When 10 of the top contemporary Christian music groups pull into the parking lot at World Arena on Friday for Winter Jam 2013, one group's lead singer will be plotting a surprise.
The evening follows the record-setting format: Grammy and Dove award-winning musicians rocking out praise and worship style for several thousand jammers. But lead singer Mike Donehey of Tenth Avenue North wants to find a way to humanize the giant event.
"When shows get so huge - and this one is going to be huge, packed - it can be dehumanizing," says the singer/songwriter. "We're working out a way to also be one-on-one. It's a secret."
The five members of Tenth Avenue North (named for a major road near Palm Beach, Fla., from which the Nashville residents originally hail) have been partners with Compassion International for a number ofyears and consider the nonprofit's model one to emulate. In fact, two members of the band have met "their kids" through the group: the Honduran Compassion children they support monetarily and in other ways.
"It's the human connection - instilling worth, wasting your time on someone who couldn't possibly pay us back," Donehey said. "It's wastefulness of grace. If we won't serve one,embrace the least, we shouldn't take that platform (on stage) in front of thousands."
In one of the group's songs, Donehey wrote, "I want to know who you are even if you're falling apart. Reach in and touch your scars."
Lyrics like that remind him that he's here to be a gift. Maybe he'll single out a couple of people to be his audience for a personal serenade. Maybe he'll just slow down and talk with strangers. "This tour I'll take the time to just look into someone's eyes, to make contact. That power you have, its worth is invaluable."
The five members of TAN, as they're known to fans, will reveal some of their own scars when they sing "Worn," the popular single from their album "The Struggle" (2012).

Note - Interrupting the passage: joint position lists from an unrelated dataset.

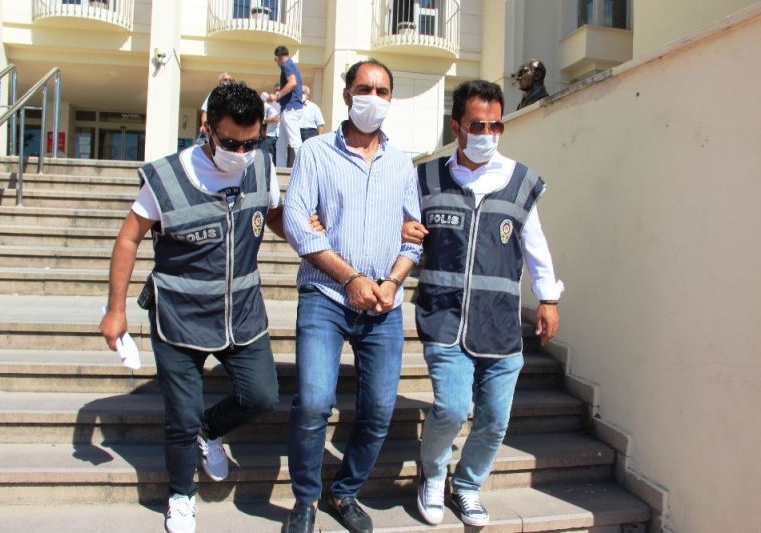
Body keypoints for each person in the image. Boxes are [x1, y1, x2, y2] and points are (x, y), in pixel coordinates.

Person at [100, 82, 285, 533]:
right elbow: (129, 238)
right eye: (231, 143)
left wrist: (312, 237)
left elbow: (273, 214)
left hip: (241, 315)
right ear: (207, 128)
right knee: (181, 417)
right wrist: (115, 309)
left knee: (262, 396)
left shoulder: (261, 165)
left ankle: (211, 429)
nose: (241, 153)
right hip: (179, 318)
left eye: (251, 142)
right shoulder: (166, 179)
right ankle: (181, 494)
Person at [402, 80, 563, 527]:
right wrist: (400, 230)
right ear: (456, 126)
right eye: (478, 125)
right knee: (453, 408)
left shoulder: (520, 181)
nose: (488, 134)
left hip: (500, 325)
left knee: (494, 419)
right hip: (444, 317)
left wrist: (548, 298)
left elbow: (536, 246)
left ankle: (468, 485)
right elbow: (402, 230)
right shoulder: (427, 178)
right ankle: (434, 474)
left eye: (496, 125)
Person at [282, 58, 422, 533]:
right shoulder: (315, 152)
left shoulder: (402, 164)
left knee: (379, 410)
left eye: (383, 91)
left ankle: (344, 492)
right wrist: (350, 278)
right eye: (365, 89)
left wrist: (392, 282)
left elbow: (413, 238)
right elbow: (298, 224)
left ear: (391, 99)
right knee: (314, 403)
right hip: (325, 296)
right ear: (346, 95)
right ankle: (305, 501)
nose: (373, 99)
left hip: (383, 304)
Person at [273, 45, 303, 167]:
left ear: (278, 57)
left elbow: (292, 82)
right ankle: (280, 169)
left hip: (290, 109)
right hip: (290, 108)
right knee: (281, 144)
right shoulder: (292, 66)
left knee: (295, 142)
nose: (276, 62)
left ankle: (303, 168)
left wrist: (277, 95)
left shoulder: (286, 65)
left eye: (275, 59)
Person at [198, 71, 234, 143]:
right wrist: (203, 126)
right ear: (220, 81)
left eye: (230, 80)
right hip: (214, 129)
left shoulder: (235, 96)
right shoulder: (213, 94)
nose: (227, 82)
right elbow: (205, 111)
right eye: (225, 79)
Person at [260, 90, 281, 163]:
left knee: (279, 159)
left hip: (281, 136)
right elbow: (262, 119)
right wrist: (271, 120)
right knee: (265, 157)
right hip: (270, 135)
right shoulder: (267, 105)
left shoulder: (284, 104)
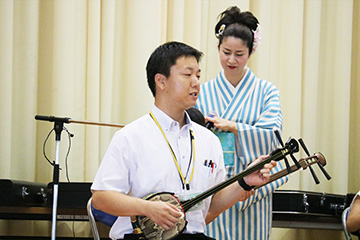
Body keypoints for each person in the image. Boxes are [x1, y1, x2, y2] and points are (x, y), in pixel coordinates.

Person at [91, 41, 276, 240]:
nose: (196, 82)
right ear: (161, 81)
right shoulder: (131, 136)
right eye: (187, 75)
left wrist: (245, 181)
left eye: (198, 75)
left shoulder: (209, 140)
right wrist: (146, 208)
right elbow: (101, 198)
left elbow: (211, 208)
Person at [195, 6, 287, 240]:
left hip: (253, 190)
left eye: (239, 54)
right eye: (226, 52)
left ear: (250, 52)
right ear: (218, 48)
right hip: (215, 188)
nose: (231, 60)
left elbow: (272, 134)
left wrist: (233, 127)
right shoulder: (202, 93)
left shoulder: (267, 91)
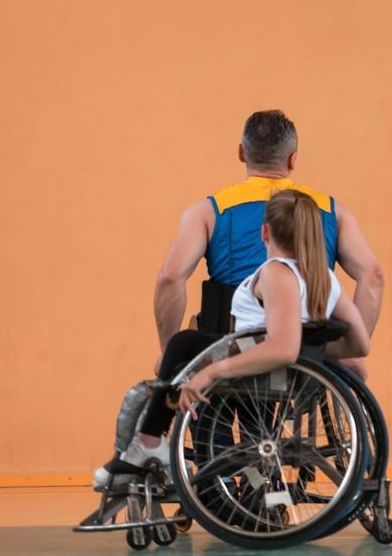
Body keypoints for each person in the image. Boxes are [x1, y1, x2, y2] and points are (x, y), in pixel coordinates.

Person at [96, 189, 370, 487]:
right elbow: (359, 345)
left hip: (256, 373)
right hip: (282, 377)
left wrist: (212, 371)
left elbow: (283, 348)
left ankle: (149, 444)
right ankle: (254, 489)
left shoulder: (276, 274)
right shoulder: (325, 279)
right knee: (187, 351)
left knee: (182, 347)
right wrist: (314, 350)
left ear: (264, 231)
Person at [152, 109, 384, 379]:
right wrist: (347, 352)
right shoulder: (331, 211)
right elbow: (373, 276)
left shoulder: (209, 210)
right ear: (293, 159)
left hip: (230, 344)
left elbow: (170, 278)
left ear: (241, 153)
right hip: (304, 351)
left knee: (186, 346)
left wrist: (168, 352)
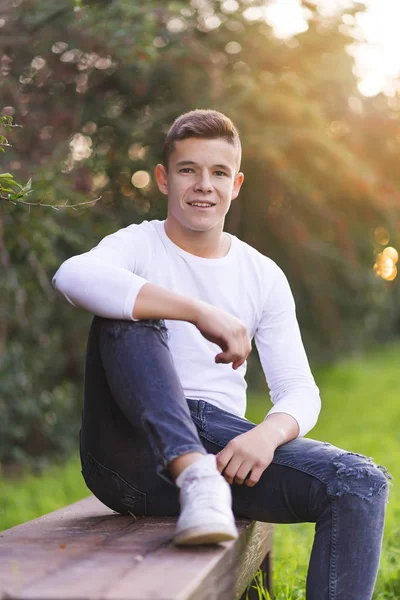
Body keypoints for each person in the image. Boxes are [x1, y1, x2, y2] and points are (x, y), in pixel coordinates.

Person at [53, 109, 390, 599]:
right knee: (127, 309)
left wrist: (268, 436)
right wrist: (196, 312)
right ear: (165, 179)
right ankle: (191, 473)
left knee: (362, 482)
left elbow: (299, 389)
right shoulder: (137, 245)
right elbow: (72, 276)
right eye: (188, 170)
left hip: (222, 456)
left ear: (236, 184)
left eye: (218, 173)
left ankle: (201, 479)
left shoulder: (262, 274)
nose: (203, 185)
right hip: (124, 455)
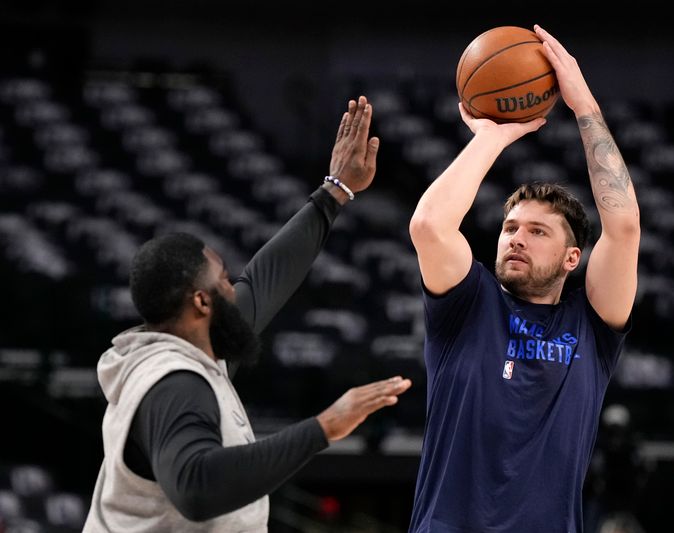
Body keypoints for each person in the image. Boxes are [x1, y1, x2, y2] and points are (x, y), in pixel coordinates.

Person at [83, 96, 412, 532]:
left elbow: (263, 280)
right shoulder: (174, 383)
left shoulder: (196, 349)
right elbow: (196, 488)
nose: (233, 286)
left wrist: (336, 191)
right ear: (200, 302)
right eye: (223, 280)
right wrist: (325, 427)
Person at [407, 25, 640, 532]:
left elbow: (622, 227)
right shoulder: (467, 304)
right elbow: (428, 226)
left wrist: (585, 109)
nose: (516, 238)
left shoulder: (592, 325)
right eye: (510, 227)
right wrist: (495, 135)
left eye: (537, 231)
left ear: (572, 258)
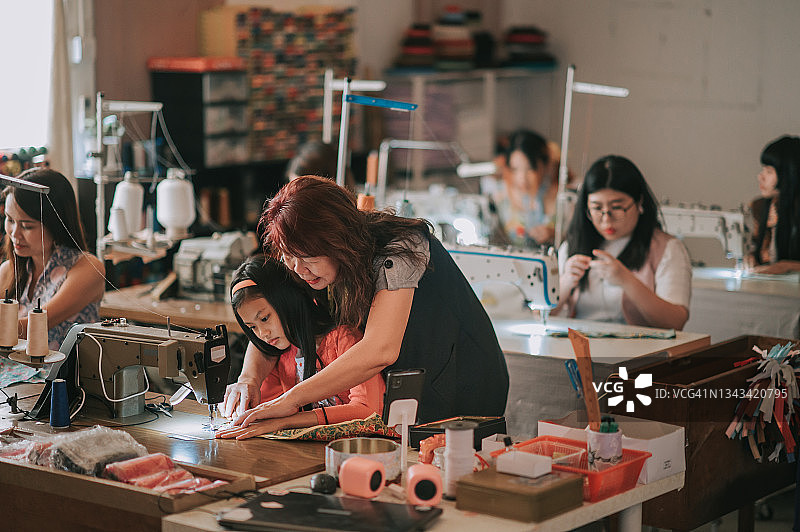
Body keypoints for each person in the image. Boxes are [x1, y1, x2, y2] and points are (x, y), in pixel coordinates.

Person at [227, 175, 508, 430]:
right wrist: (248, 379)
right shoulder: (306, 260)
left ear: (336, 239)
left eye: (307, 257)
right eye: (289, 256)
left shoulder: (402, 248)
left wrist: (290, 400)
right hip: (405, 389)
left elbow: (380, 349)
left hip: (464, 383)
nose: (298, 270)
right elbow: (278, 313)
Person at [217, 256, 384, 439]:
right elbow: (264, 410)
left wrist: (285, 421)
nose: (263, 333)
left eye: (265, 318)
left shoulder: (344, 340)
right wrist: (238, 409)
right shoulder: (281, 353)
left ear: (288, 301)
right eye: (252, 327)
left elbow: (368, 412)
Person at [554, 156, 691, 330]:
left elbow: (675, 322)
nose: (606, 219)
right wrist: (566, 282)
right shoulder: (572, 247)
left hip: (641, 352)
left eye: (617, 207)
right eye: (597, 208)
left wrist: (626, 280)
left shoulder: (667, 249)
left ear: (639, 202)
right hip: (580, 349)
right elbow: (540, 314)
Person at [0, 168, 105, 384]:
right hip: (17, 385)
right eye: (9, 220)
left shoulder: (87, 268)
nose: (14, 233)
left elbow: (33, 326)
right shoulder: (9, 271)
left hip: (65, 387)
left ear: (55, 224)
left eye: (27, 226)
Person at [493, 129, 562, 247]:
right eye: (515, 169)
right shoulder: (500, 195)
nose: (522, 178)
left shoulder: (561, 198)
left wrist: (556, 235)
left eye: (530, 169)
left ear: (545, 165)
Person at [745, 136, 800, 274]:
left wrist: (787, 266)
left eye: (769, 171)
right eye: (763, 170)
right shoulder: (760, 207)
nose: (760, 177)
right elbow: (757, 248)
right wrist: (751, 258)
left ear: (789, 175)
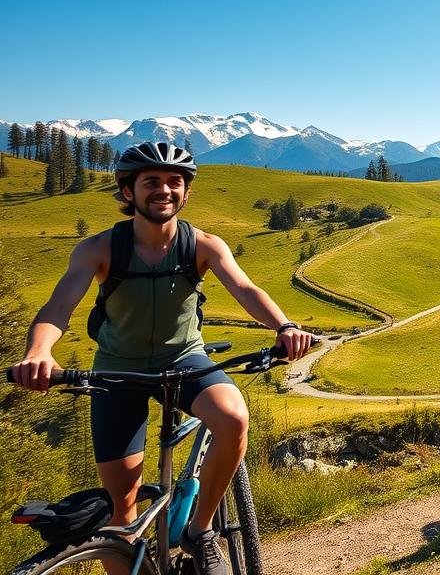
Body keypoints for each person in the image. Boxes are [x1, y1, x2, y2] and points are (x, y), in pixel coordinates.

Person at [10, 142, 314, 575]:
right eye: (151, 182)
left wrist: (284, 327)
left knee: (232, 419)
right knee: (123, 512)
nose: (165, 190)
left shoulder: (202, 245)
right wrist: (39, 351)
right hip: (118, 371)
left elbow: (246, 290)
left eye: (175, 182)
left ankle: (200, 530)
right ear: (128, 191)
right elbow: (58, 307)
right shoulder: (99, 249)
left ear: (186, 193)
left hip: (185, 360)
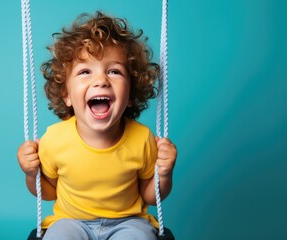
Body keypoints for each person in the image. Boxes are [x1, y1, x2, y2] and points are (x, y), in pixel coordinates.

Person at [17, 11, 177, 240]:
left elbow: (151, 197)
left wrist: (165, 172)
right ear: (66, 95)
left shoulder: (142, 138)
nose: (101, 80)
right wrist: (31, 174)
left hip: (128, 223)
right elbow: (49, 192)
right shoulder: (55, 138)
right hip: (71, 222)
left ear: (130, 93)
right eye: (84, 72)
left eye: (114, 71)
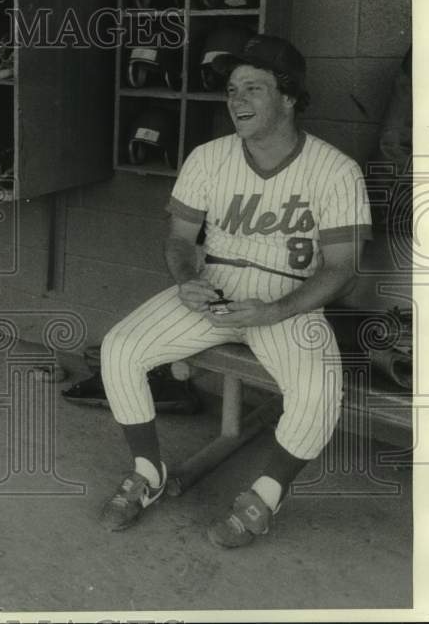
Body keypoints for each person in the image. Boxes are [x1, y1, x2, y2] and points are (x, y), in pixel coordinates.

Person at [98, 34, 371, 548]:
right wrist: (187, 281)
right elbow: (179, 239)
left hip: (289, 297)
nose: (236, 100)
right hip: (214, 286)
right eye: (230, 90)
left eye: (253, 88)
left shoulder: (336, 170)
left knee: (320, 391)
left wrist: (276, 311)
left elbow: (341, 269)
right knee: (119, 348)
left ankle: (264, 496)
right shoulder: (208, 157)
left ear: (288, 97)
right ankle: (148, 473)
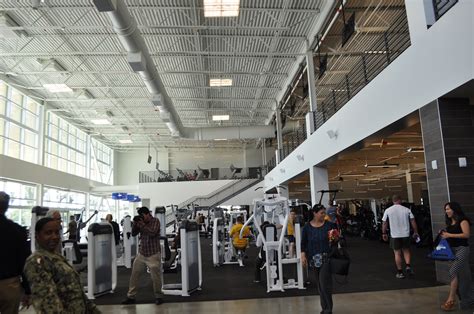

Interviewed by phone as they were preparing to leave on the tour, Donehey said he wrote "Worn" when he was worn out and feeling useless.
"I call myself a recovering Christian school kid," he said. "I was trying to combine a gospel with things like ambition, success, money and power. Those might be the greatest threats to the kingdom of God today."
While life on the road can be hectic, Donehey said those busy times provide a much more accurate picture of what's important in an individual's life.
"I'll be honest. When you're in a band, you have an amazing community of people who are your church in some ways," he said. "They're people who know your crap day after day, who know when you're starting to blow smoke. I can paint on a plastic smile one hour a week, but touring is 24/7."
The young men of TAN have much to be thankful for this fall, with three of them becoming fathers this year. Donehey and his wife welcomed baby June Marie on Oct. 7.
When June Marie’s sisters Eisley and Nora were born, Donehey was gripped with concern about all the evil in their world, he said. There were bad people, dangers, temptations and on and on. Horrible things “could befall my children.”
“Could the maker of the stars hear the sound of my breaking heart?” he asked in one of the group’s songs and answered with “You Do All Things Well” from “The Struggle.”
Now, Donehey says, “I’m amazed at the possibility of all the good they (his daughters) might bring into the world.”
Donehey can only chuckle when people — mainly men — worry about him losing his male identity in the world of hair ribbons. “I’m just oozing with masculinity,” he said, laughing. “I grew up surrounded by women. I have four sisters.”
However, Mr. Testosterone has learned that he cries more easily because of his three girls. “That Subaru commercial, I cried.” He wrote a blog in response to it. “A Subaru commercial?! Seriously? My man point stock is crashing with every key stroke, but before you condemn my whimpering, have you seen this one?”
“Dude is sitting at the bus stop in the morning with his little girl when the bus suddenly screeches to a stop and the doors swing open. His daughter proceeds to give him the most achingly forlorn look I’ve ever seen in the history of the world.
So what does he do? He jumps in his car and races beside, constantly peering through the school bus windows.
“And in slow motion you see her with new found friends, laughing at the brilliance of rainbows and all things bright and beautiful. Punch me in the face. I’m hysterical at this point.”
It’s a moment all the TAN members can relate to during those long hours on the road because, said Donehey, there’s a God they honor and can look to as they play truth and beauty and wonder.